In an earlier article we covered how to manage staff when purchasing an existing business. In this edition we are focusing on how to find a business.
There are two ways you can buy a business: you can purchase an existing one or choose a franchise. Whichever way you choose it can seem like a quick way to get off to a flying start. But you will still need to do rigorous planning and research, as if you were starting a business from scratch.
Off the peg
If you want to buy an existing business a good place to start looking is in newspapers or magazines where businesses are advertised for sale, such as the Financial Times, The Times and Sunday Times Classified. Magazines such as Dalton’s Weekly and Exchange and Mart also carry ads for businesses for sale. Dalton’s website, has more than 13,000 businesses for sale.
If you are thinking of buying a retail business, estate agents are another source of information. You will be able to find details of local estate agents in a phone directory such as the Yellow Pages.
Alternatively you can try advertising yourself in local newspapers or trade magazines, specifying the type of business you wish to buy. You can also contact the larger accountancy firms, which have divisions specialising in helping people buy businesses.
“Spend as much time as possible researching the sector you are interested in. The biggest problem people encounter is not knowing what type of business they want to buy. You should also be able to transfer relevant skills into the business you are buying,” advises Marcus Markou, founder and director at businessesforsale.
Choosing a franchise
A franchise can offer you a business that is already established but it comes with both advantages and disadvantages, some of which are detailed below. The Lloyds TSB Small Business Guide covers the pluses and minuses of buying a franchise in more detail, which will help you weigh up your choice.
If the business format has been well worked out and tested in the pilot operation, you can side-step many of the problems experienced in setting up a business.
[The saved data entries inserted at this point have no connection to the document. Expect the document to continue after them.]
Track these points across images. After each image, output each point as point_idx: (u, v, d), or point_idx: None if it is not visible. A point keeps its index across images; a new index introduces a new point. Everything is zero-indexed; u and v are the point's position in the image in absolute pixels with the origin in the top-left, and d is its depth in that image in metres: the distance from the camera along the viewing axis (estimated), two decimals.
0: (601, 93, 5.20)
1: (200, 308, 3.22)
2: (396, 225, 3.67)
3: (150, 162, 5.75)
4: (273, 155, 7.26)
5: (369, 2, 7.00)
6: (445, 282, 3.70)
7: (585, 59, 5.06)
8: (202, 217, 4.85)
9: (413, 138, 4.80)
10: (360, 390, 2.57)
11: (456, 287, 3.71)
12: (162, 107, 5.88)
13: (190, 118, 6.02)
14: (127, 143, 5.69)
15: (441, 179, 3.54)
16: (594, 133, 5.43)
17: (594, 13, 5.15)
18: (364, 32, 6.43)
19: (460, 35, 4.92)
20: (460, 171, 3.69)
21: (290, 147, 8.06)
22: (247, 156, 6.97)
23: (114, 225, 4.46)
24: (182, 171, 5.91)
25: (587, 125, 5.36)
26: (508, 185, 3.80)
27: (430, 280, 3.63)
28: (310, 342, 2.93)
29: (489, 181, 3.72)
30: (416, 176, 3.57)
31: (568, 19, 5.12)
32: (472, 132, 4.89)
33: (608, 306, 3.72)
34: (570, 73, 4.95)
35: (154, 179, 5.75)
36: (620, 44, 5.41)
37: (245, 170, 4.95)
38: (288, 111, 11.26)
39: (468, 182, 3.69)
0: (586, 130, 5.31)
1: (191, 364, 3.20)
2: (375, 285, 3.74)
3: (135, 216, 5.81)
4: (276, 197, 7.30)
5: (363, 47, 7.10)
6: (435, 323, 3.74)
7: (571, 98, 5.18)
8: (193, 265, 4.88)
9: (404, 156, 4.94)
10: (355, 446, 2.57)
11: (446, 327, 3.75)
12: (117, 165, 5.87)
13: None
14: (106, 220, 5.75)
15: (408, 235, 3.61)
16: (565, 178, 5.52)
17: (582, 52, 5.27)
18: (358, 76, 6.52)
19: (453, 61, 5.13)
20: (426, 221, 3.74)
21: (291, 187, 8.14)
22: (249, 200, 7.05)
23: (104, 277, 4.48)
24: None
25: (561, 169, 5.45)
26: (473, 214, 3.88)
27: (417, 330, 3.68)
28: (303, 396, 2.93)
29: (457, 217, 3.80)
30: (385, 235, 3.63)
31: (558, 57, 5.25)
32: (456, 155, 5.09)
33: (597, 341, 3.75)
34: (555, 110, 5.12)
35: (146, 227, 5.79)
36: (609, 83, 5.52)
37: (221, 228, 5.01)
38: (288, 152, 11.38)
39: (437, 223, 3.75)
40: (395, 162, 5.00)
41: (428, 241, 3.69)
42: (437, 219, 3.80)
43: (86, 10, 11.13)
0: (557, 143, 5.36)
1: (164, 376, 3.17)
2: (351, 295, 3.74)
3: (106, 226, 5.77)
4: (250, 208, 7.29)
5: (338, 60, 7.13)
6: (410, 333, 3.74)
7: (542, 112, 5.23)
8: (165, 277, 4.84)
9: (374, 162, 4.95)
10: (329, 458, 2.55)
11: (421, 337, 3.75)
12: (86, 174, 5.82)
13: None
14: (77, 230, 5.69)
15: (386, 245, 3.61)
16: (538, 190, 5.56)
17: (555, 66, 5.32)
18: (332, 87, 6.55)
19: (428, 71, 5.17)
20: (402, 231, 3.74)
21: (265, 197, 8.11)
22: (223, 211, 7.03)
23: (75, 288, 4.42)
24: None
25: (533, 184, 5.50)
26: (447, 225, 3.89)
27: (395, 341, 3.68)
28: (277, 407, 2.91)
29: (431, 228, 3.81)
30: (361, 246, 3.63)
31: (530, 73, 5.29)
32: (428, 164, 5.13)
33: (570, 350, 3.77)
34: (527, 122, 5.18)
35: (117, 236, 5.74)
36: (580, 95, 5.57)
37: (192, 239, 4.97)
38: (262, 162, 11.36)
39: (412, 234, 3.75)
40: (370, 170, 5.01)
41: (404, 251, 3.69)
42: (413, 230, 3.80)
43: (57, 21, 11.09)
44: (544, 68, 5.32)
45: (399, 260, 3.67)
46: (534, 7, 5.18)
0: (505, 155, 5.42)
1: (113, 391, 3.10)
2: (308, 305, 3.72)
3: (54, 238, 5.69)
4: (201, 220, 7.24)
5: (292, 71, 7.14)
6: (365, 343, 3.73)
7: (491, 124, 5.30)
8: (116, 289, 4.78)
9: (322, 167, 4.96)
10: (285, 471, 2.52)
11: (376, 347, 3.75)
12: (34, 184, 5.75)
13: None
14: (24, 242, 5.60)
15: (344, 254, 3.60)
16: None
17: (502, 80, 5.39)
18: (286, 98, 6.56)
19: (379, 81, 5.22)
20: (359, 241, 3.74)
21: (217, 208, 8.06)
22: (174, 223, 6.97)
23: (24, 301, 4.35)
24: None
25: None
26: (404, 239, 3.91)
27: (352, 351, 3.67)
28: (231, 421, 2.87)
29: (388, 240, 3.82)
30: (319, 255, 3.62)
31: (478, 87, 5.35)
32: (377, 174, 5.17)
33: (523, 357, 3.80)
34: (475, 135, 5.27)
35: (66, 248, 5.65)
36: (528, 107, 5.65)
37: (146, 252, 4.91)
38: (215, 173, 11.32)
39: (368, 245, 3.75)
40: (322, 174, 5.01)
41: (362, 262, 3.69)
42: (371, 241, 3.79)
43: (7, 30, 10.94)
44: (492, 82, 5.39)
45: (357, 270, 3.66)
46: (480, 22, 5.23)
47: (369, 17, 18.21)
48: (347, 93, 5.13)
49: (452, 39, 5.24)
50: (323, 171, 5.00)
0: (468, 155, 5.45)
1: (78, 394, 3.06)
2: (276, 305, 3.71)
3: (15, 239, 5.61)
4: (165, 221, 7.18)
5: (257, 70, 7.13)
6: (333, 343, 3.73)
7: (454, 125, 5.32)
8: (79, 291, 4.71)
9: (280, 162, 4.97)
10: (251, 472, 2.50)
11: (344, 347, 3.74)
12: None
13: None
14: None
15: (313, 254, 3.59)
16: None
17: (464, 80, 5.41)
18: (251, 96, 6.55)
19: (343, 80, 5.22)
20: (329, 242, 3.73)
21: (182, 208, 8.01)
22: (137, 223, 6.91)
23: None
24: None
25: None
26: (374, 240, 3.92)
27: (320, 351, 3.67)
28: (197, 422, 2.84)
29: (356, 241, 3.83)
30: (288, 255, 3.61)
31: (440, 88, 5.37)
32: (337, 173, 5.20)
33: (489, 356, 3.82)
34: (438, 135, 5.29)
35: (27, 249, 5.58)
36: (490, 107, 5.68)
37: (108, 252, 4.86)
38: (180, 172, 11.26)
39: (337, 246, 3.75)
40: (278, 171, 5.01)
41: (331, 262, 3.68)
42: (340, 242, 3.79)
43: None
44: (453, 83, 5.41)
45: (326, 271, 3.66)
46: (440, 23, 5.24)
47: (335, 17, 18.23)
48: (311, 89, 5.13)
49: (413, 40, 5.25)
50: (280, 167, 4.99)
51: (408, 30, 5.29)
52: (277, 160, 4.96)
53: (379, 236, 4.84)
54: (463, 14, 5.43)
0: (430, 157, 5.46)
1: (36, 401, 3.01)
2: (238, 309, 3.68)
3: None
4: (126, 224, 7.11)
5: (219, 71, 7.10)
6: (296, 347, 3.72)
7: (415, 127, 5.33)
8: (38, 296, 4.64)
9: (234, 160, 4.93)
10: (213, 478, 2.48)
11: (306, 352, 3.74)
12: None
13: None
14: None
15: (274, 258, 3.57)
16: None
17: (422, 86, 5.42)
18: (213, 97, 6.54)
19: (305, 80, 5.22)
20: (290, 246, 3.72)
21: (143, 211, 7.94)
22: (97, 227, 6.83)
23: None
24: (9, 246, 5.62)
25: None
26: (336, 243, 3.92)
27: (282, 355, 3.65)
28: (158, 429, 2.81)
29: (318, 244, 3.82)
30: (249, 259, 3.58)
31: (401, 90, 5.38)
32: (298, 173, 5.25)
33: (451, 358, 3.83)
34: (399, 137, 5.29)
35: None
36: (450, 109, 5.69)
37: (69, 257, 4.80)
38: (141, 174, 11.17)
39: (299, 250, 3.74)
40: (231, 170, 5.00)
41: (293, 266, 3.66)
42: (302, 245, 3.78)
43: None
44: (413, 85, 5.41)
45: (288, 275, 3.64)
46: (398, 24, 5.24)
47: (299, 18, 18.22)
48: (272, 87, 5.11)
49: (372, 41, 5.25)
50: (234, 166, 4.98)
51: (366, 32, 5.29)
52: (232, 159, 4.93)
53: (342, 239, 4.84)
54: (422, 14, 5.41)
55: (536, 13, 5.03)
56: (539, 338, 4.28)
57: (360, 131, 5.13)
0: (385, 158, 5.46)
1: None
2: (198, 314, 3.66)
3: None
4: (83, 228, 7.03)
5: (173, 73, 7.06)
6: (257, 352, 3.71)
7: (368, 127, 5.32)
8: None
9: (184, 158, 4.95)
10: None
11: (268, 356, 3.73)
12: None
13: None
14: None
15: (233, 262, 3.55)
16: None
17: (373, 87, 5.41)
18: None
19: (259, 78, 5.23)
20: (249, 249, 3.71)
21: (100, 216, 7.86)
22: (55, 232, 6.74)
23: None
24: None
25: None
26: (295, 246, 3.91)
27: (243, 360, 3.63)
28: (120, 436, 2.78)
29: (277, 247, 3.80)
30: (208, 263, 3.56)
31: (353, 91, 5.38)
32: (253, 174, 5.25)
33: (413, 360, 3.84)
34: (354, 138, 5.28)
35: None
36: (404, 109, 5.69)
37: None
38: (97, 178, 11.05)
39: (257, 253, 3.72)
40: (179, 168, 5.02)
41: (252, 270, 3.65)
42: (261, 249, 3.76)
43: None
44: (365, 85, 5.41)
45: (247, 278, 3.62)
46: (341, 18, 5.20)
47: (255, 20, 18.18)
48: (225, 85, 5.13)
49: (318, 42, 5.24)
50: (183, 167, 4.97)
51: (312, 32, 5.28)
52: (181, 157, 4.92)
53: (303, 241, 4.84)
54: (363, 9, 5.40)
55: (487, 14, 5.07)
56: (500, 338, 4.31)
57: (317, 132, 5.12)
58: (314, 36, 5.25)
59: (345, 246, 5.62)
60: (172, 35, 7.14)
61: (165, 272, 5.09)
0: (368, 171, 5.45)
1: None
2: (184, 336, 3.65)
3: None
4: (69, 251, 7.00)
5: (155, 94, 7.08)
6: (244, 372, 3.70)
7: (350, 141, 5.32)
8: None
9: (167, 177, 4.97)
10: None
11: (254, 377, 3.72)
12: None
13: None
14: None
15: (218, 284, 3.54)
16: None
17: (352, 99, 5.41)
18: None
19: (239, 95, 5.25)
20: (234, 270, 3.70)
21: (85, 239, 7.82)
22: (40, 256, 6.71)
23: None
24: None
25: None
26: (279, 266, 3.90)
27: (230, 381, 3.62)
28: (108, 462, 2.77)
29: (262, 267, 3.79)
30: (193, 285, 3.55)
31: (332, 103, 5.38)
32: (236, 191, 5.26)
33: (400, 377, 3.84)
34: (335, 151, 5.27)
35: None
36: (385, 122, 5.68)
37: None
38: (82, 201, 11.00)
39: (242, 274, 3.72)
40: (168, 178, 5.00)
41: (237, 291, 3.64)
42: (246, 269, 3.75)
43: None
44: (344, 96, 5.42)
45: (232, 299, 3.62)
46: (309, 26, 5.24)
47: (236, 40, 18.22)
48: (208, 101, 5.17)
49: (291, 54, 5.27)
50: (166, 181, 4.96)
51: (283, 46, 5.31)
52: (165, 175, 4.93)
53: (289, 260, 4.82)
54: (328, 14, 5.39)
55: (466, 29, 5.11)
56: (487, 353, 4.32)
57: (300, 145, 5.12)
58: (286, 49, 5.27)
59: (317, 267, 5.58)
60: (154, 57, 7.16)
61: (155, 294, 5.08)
This reduces your risk factor and you also receive on-going advice and support that can be particularly beneficial if you have very little business experience.
However while a franchise is your own business, you are still expected to act in the best interests of other franchisees and the franchisor, who is entitled to visit your business at any time to examine your business records.
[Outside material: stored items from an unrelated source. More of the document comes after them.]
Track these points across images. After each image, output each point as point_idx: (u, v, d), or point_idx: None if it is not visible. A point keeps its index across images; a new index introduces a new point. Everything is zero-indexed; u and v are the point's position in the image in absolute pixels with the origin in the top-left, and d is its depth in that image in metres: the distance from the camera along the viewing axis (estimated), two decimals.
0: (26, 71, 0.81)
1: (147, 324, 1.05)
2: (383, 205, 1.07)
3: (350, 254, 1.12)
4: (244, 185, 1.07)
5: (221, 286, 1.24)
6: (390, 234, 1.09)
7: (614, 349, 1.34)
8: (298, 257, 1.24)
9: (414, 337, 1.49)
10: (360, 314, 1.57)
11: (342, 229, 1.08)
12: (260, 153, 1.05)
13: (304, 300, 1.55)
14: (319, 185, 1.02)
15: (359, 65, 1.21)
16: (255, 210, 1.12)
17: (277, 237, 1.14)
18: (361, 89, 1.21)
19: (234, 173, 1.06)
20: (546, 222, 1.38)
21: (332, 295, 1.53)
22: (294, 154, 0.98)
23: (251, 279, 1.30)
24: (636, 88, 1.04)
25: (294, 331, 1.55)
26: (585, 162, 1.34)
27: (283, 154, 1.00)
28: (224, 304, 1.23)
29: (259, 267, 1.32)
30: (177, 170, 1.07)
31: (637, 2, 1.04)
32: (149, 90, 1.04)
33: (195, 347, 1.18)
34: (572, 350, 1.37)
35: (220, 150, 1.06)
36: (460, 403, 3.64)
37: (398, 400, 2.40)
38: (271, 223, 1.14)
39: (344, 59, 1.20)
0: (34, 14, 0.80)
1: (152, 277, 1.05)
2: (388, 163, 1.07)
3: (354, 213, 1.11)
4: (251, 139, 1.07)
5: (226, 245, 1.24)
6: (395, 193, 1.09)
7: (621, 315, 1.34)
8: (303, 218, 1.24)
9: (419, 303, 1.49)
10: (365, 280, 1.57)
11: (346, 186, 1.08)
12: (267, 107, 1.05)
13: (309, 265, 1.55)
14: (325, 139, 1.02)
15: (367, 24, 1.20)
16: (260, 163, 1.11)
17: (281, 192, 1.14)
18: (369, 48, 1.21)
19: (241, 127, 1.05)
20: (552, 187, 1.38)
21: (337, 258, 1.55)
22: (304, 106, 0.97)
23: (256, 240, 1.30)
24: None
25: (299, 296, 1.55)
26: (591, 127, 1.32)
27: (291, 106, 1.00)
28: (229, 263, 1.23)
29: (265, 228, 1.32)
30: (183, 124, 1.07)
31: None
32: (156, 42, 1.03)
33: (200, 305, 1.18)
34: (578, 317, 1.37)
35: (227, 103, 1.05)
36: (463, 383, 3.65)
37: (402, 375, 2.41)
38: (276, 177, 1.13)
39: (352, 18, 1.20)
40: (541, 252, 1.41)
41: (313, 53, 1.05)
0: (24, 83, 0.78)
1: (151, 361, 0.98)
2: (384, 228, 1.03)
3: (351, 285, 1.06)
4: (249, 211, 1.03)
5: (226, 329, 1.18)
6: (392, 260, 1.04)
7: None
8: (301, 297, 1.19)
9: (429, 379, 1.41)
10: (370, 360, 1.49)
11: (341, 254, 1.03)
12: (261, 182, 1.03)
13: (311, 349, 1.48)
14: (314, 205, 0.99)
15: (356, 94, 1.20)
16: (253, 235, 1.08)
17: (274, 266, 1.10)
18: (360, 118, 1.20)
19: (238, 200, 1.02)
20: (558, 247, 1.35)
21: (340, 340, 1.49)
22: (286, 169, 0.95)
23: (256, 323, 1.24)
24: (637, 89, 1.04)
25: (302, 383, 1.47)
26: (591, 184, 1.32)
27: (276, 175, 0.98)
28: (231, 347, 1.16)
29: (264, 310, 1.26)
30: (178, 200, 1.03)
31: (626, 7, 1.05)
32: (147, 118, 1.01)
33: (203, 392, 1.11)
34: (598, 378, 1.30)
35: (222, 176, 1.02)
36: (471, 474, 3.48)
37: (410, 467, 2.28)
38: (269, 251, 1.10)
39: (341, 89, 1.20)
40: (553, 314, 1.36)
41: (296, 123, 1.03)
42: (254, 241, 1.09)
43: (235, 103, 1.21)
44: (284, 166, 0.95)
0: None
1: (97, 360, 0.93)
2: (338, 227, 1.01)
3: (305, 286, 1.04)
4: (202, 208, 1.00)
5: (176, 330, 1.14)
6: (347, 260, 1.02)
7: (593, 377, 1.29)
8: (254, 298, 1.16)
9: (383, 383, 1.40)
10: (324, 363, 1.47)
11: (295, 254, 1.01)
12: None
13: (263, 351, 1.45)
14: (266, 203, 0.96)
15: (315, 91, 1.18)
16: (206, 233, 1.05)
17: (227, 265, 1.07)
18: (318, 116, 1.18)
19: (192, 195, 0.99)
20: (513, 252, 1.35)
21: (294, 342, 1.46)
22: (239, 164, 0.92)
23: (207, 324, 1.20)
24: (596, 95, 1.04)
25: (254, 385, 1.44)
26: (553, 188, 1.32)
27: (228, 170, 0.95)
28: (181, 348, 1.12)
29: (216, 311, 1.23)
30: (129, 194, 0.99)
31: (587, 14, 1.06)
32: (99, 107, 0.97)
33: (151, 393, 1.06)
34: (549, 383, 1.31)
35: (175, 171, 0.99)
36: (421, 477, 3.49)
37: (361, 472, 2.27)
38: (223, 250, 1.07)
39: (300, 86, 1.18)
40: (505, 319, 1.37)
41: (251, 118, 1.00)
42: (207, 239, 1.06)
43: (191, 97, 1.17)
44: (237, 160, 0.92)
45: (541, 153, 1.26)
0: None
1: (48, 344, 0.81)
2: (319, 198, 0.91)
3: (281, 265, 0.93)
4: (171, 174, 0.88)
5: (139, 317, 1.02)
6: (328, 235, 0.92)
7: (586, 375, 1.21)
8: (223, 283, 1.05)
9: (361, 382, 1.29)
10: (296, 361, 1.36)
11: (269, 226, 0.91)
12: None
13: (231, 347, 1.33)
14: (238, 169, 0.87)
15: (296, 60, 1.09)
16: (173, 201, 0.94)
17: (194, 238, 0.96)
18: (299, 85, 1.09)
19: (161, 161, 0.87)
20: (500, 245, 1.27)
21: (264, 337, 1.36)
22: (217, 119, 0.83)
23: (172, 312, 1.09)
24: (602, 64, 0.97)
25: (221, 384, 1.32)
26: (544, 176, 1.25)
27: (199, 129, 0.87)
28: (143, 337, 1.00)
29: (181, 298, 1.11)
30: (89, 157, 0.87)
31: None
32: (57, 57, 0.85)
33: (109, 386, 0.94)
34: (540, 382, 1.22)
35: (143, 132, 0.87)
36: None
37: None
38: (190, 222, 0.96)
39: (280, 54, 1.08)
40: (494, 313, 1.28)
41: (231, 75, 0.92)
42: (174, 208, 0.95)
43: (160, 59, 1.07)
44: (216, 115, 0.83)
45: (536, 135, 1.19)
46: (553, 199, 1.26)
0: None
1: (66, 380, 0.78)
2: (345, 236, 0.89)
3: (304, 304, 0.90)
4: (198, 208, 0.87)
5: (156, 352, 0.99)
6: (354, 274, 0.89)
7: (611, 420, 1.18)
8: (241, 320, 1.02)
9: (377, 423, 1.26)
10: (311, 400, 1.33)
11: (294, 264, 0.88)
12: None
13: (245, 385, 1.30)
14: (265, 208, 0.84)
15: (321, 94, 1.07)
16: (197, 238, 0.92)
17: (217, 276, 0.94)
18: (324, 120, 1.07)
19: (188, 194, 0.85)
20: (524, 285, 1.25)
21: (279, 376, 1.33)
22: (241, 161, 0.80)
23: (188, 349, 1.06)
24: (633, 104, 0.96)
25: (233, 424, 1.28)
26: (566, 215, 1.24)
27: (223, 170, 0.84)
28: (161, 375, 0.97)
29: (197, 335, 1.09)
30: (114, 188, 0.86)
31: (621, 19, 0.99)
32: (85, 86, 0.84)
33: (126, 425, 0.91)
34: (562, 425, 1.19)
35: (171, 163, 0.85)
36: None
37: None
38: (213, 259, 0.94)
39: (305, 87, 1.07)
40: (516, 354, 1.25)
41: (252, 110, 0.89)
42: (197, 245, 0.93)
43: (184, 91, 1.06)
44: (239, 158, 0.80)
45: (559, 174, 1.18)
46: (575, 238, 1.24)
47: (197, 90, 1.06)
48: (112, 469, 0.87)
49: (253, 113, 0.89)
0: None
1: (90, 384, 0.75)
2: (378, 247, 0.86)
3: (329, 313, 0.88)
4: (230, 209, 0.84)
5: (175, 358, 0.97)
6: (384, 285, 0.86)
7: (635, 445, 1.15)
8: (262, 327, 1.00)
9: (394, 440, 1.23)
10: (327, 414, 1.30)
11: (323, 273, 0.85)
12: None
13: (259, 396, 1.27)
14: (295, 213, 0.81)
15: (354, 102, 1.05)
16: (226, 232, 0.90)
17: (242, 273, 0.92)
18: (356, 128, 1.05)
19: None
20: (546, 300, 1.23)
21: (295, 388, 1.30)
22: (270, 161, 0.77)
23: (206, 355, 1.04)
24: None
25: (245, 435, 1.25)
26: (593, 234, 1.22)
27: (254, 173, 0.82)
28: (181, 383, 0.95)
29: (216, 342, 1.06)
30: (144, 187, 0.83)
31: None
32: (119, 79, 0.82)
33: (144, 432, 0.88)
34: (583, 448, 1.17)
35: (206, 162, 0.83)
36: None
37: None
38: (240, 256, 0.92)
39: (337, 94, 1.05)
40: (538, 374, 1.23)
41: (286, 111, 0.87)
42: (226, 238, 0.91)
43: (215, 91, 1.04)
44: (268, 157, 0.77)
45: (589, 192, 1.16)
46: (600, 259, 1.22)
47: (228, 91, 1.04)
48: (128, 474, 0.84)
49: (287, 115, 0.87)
You could find this both irritating and restrictive. You may also not like the fact that part of your profits will have to go each year in a payment to the franchisor, on top of an initial fee that you have to pay.
If you decide to choose a franchise, your first port of call should be the British Franchise Association, where you can access a Franchisee Information Pack with advice on choosing and evaluating a franchise and a list of professional advisers. The pack costs £29.
If you need help deciding whether or not to buy a franchise, check out the high-street banks, some of which have franchise units which will give you independent advice.
Make sure you seek the advice of an accountant and a solicitor, who can help with any queries you may have about the franchise you are looking to buy.
Questions you should ask are: Is this the first franchise to be sold and, if not, how many have been sold? How long have other franchises been going for? If possible, try and visit other franchisees.
Questions to ask
When you find a business you are interested in buying, it is important to ask to look at the accounts, the business plan and areas such as patents, and to find out as much as you can about the customer base – a process known as due diligence. This will help when it comes to valuing the business.
“Above all do not be pressured into a time frame – as a buyer you must give yourself as much time as possible to understand the business, and to look at both the advantages and disadvantages. Do thorough research on the business’ history and leave no stone unturned,” advises Markou.